* [INSTRUCTIONS TO FOLLOW]: Edit the lines running from the line with "family: Fagaceae" through the end of the data, changing "locality" to "site" and leaving everything else unchanged. Return only those lines.

[START INFORMATION GIVEN]

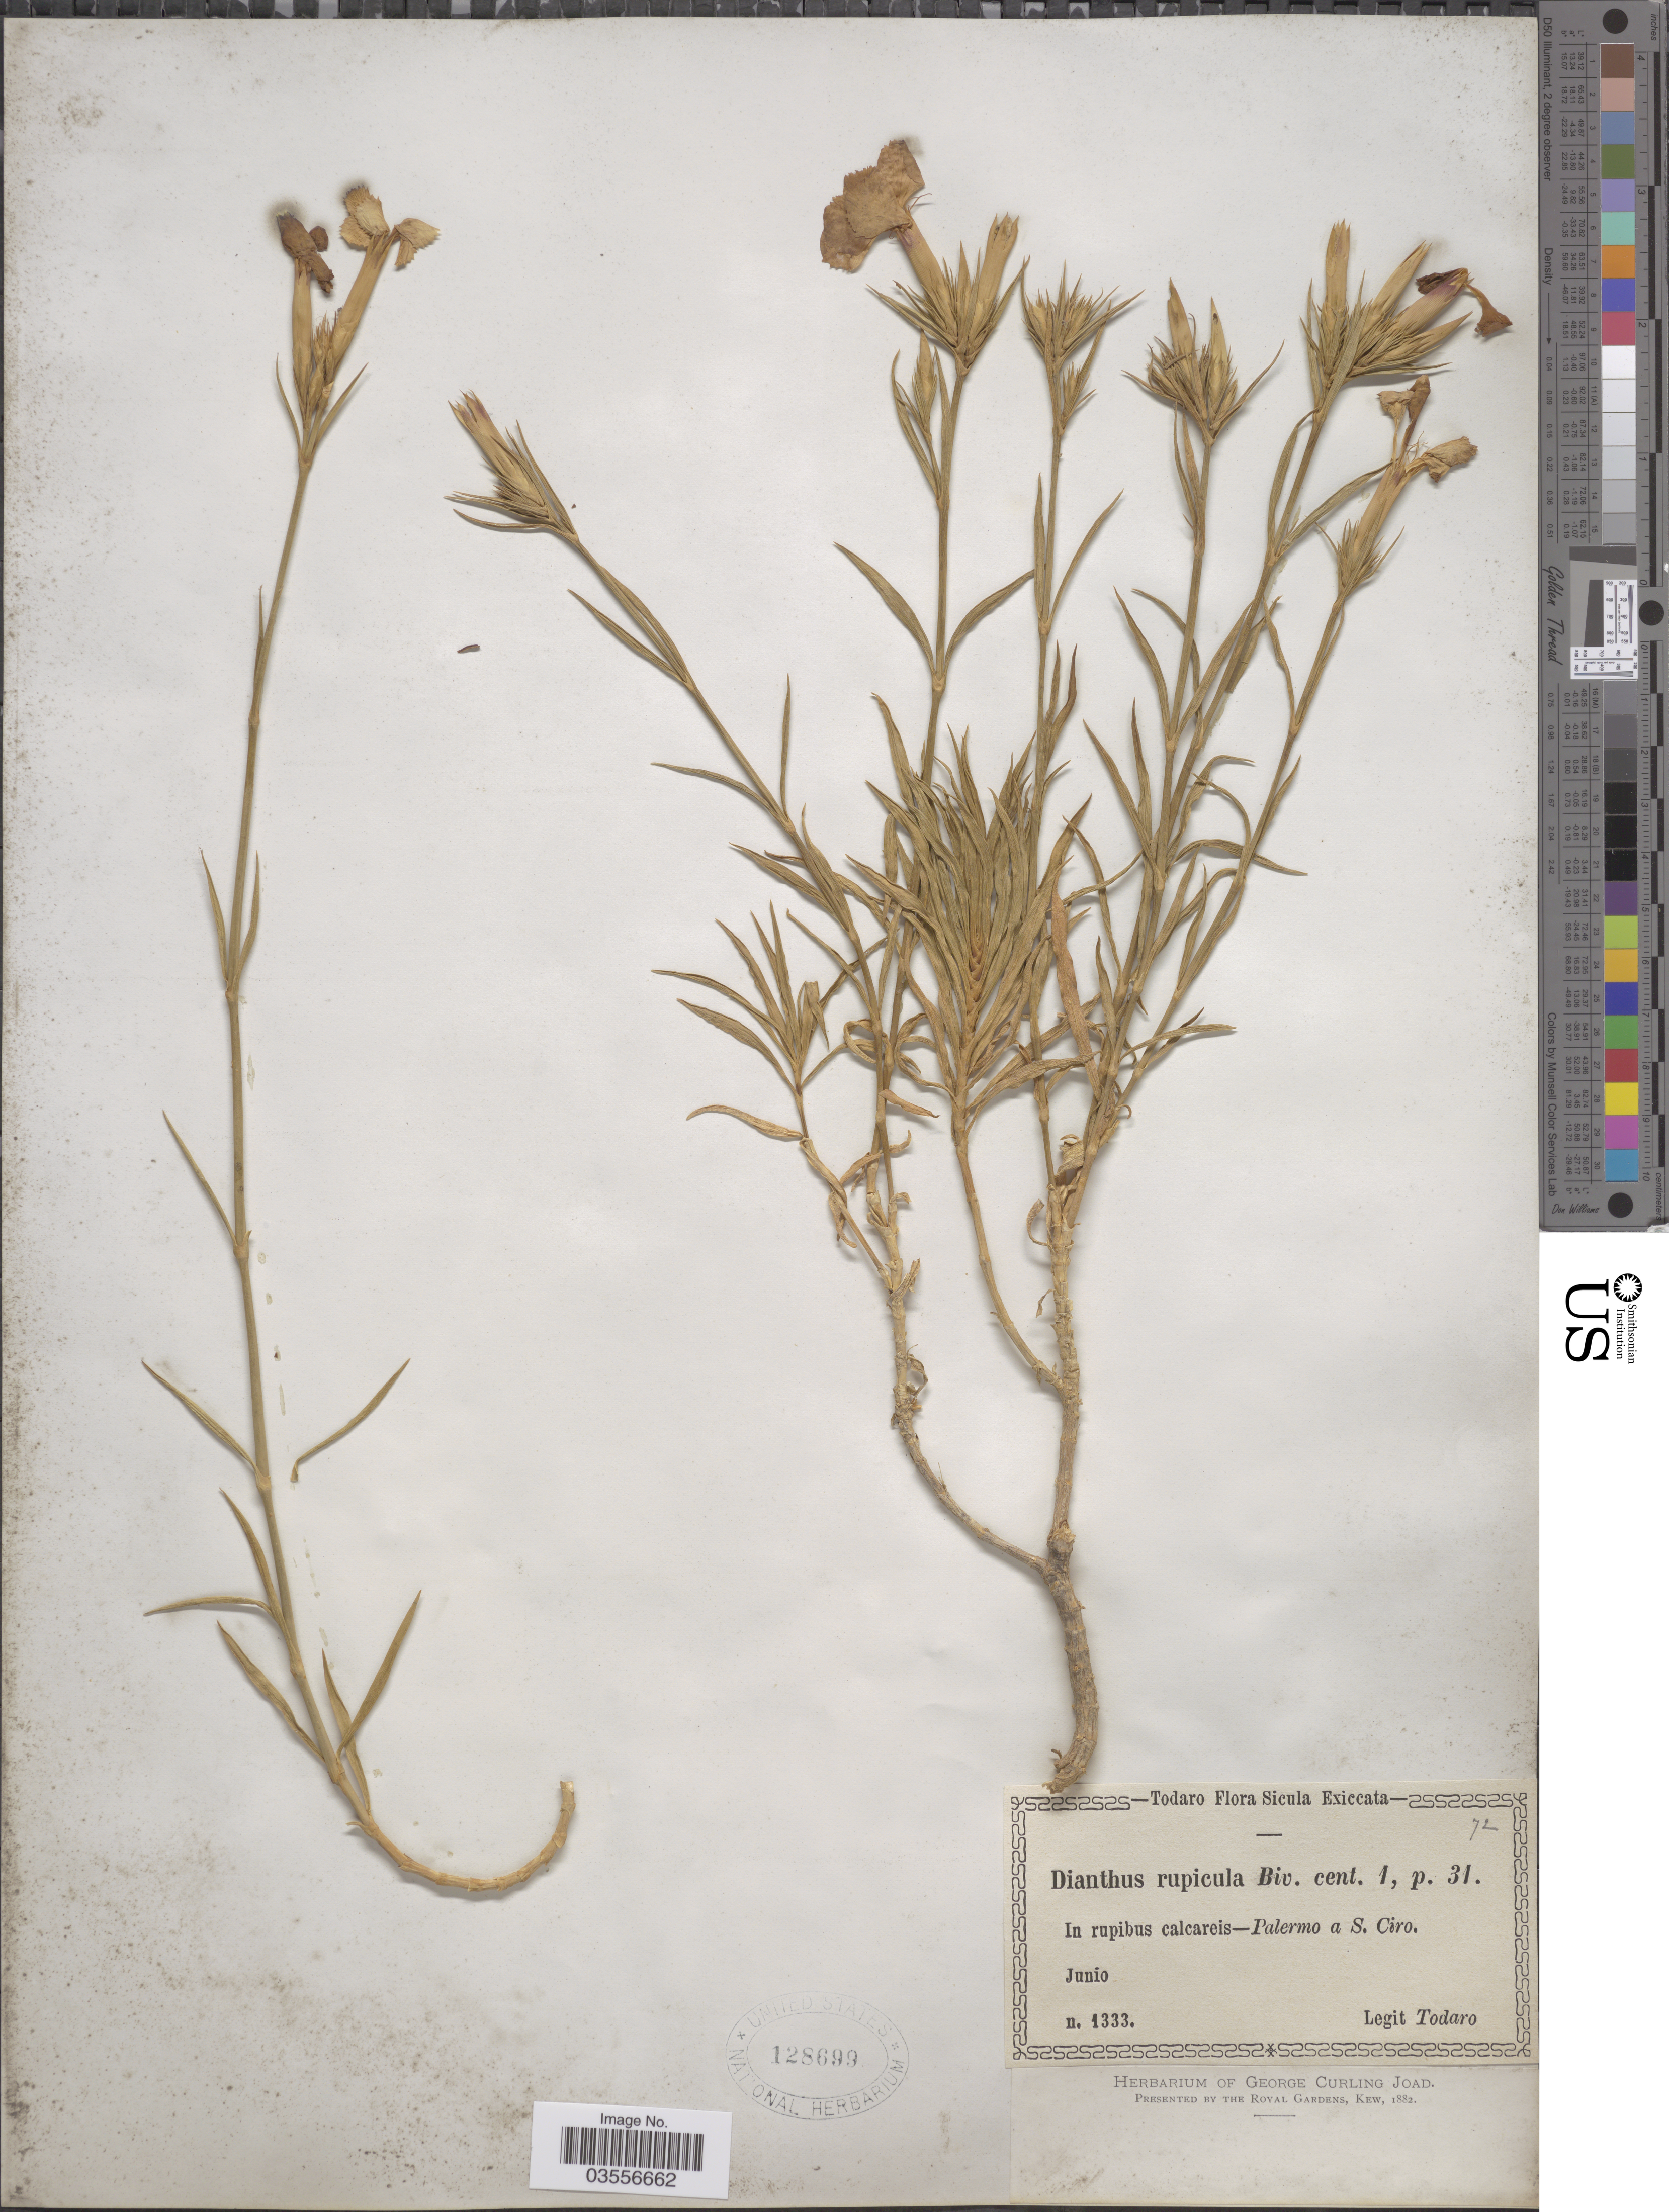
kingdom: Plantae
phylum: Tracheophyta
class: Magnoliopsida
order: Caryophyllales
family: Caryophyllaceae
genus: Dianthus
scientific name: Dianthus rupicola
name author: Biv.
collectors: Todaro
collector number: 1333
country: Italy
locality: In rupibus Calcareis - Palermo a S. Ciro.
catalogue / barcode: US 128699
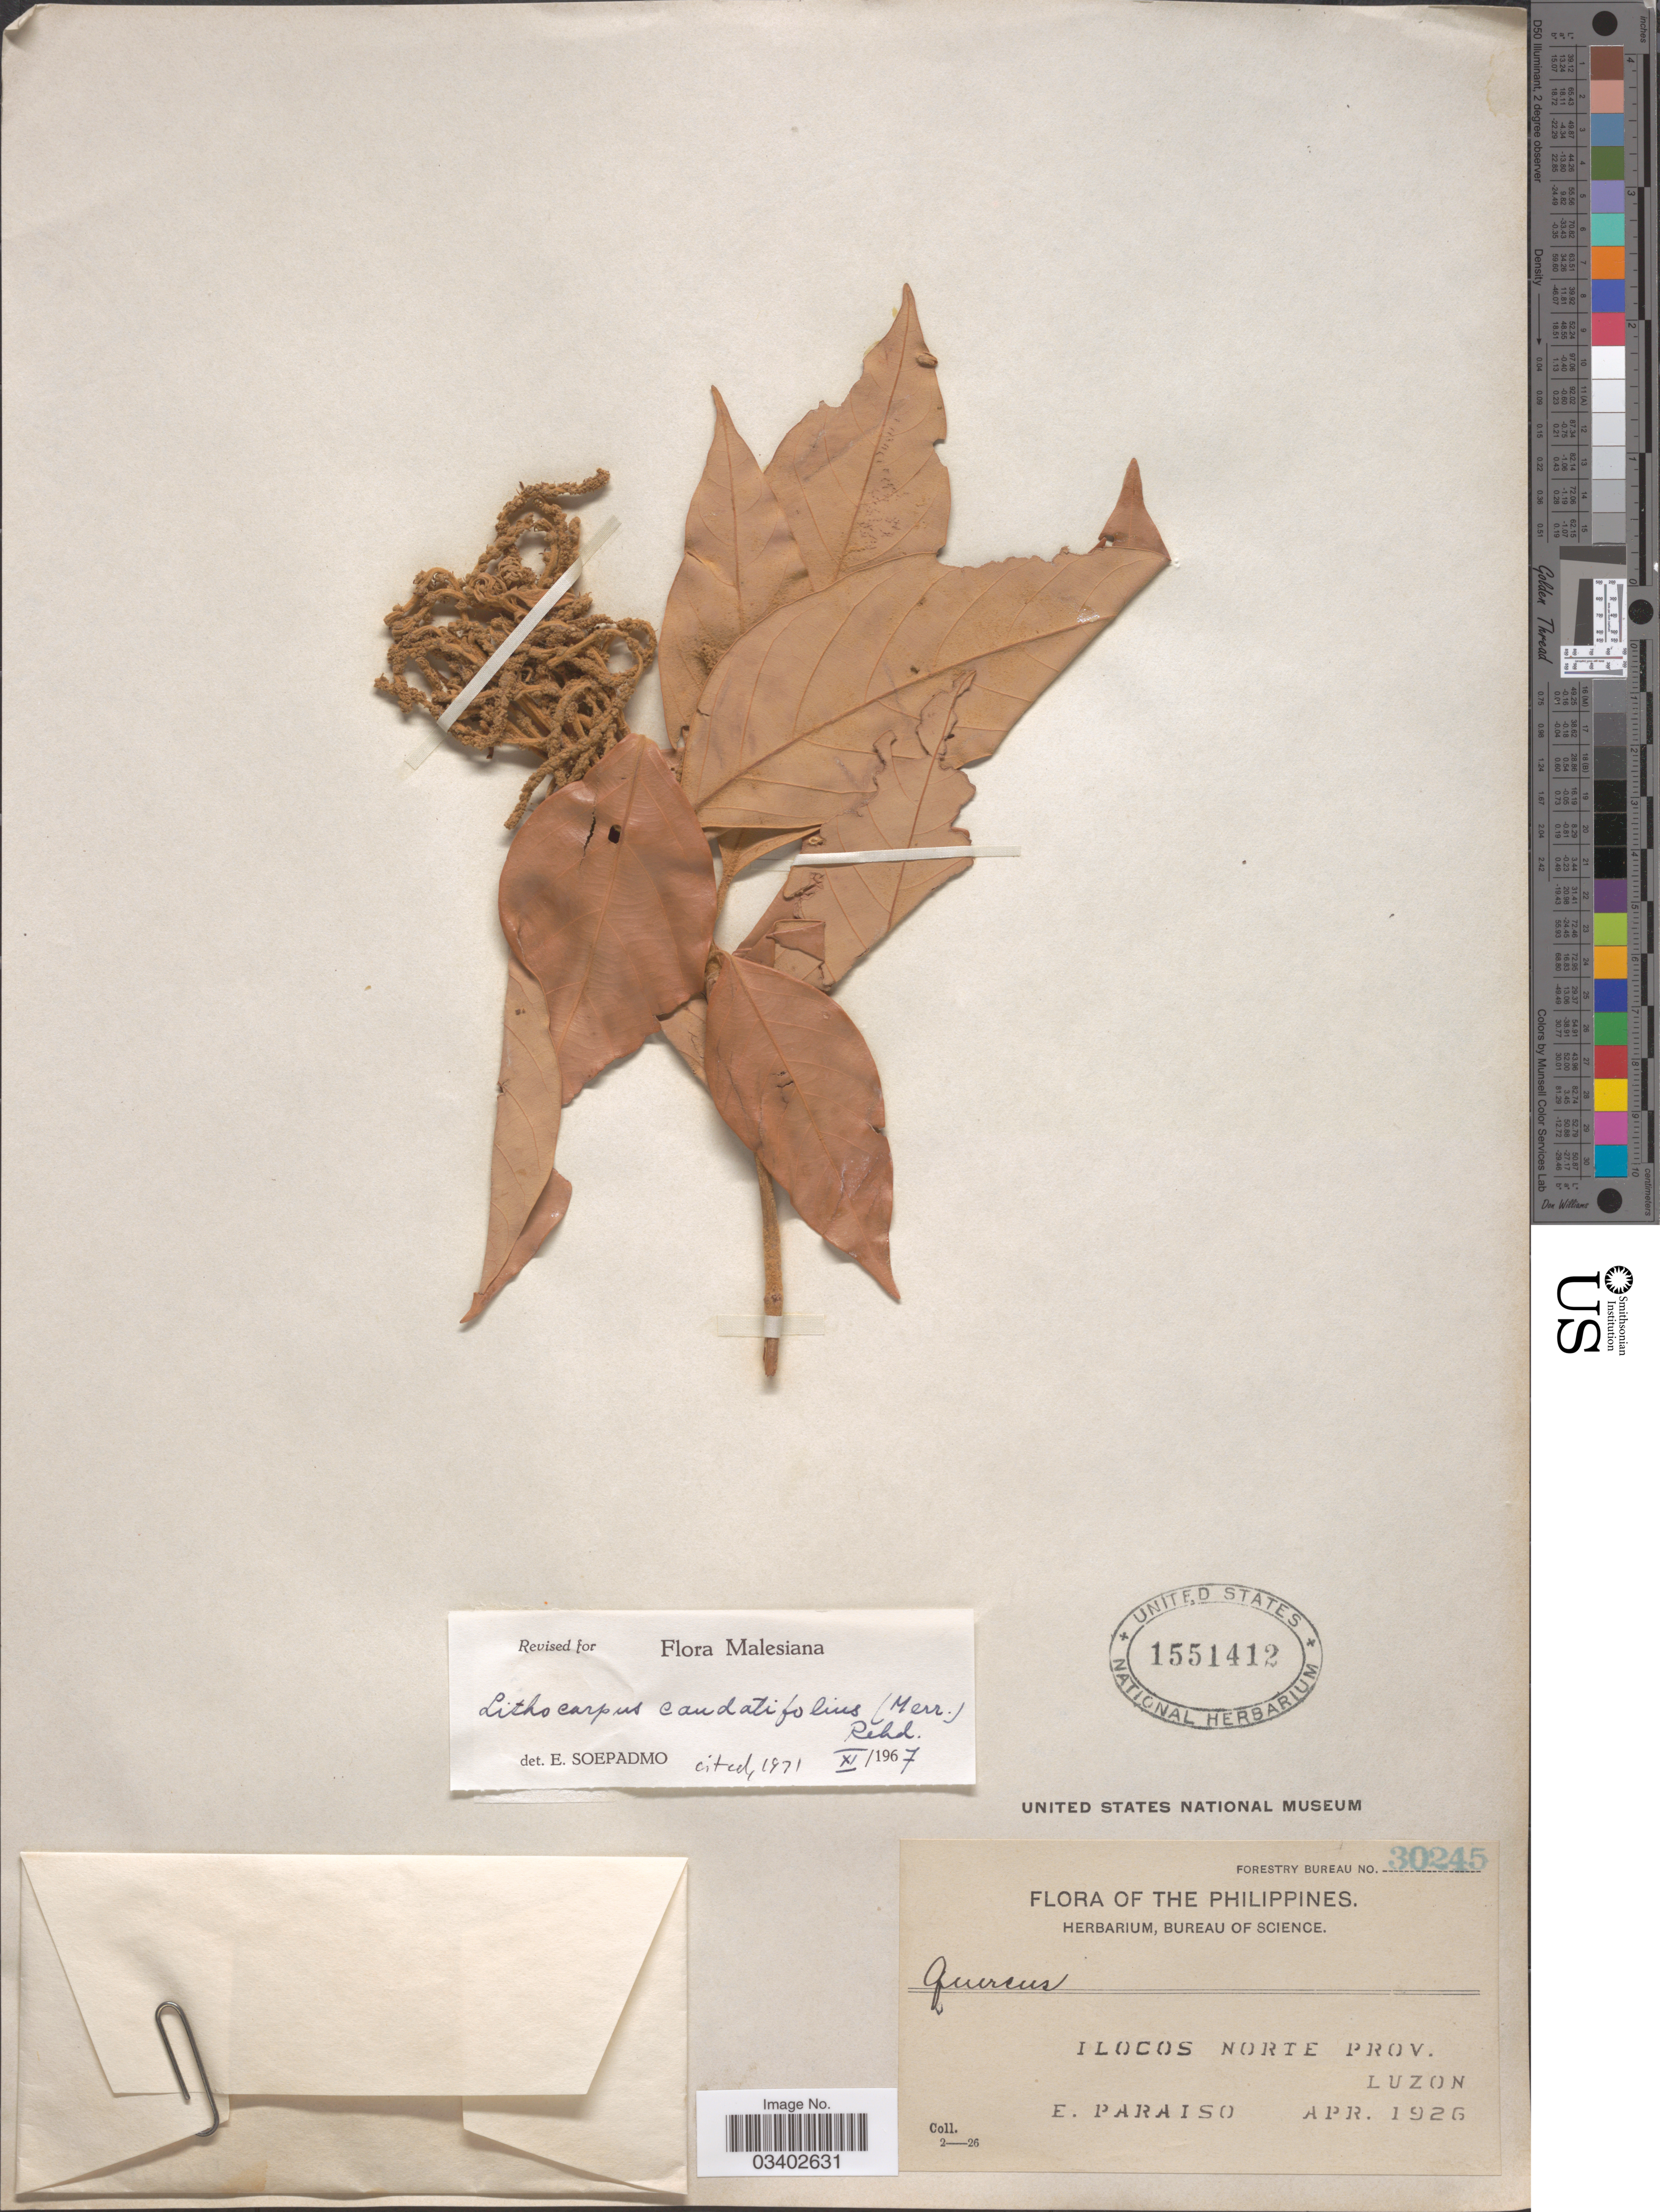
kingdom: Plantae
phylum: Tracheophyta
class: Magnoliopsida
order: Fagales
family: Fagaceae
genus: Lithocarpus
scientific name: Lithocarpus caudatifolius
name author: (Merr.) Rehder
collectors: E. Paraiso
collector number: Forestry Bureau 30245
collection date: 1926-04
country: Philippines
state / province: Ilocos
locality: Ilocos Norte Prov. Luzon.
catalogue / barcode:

[END INFORMATION GIVEN]

* [TASK OUTPUT]:
family: Fagaceae
genus: Lithocarpus
scientific name: Lithocarpus caudatifolius
name author: (Merr.) Rehder
collectors: E. Paraiso
collector number: Forestry Bureau 30245
collection date: 1926-04
country: Philippines
state / province: Ilocos
site: Ilocos Norte Prov. Luzon.
catalogue / barcode:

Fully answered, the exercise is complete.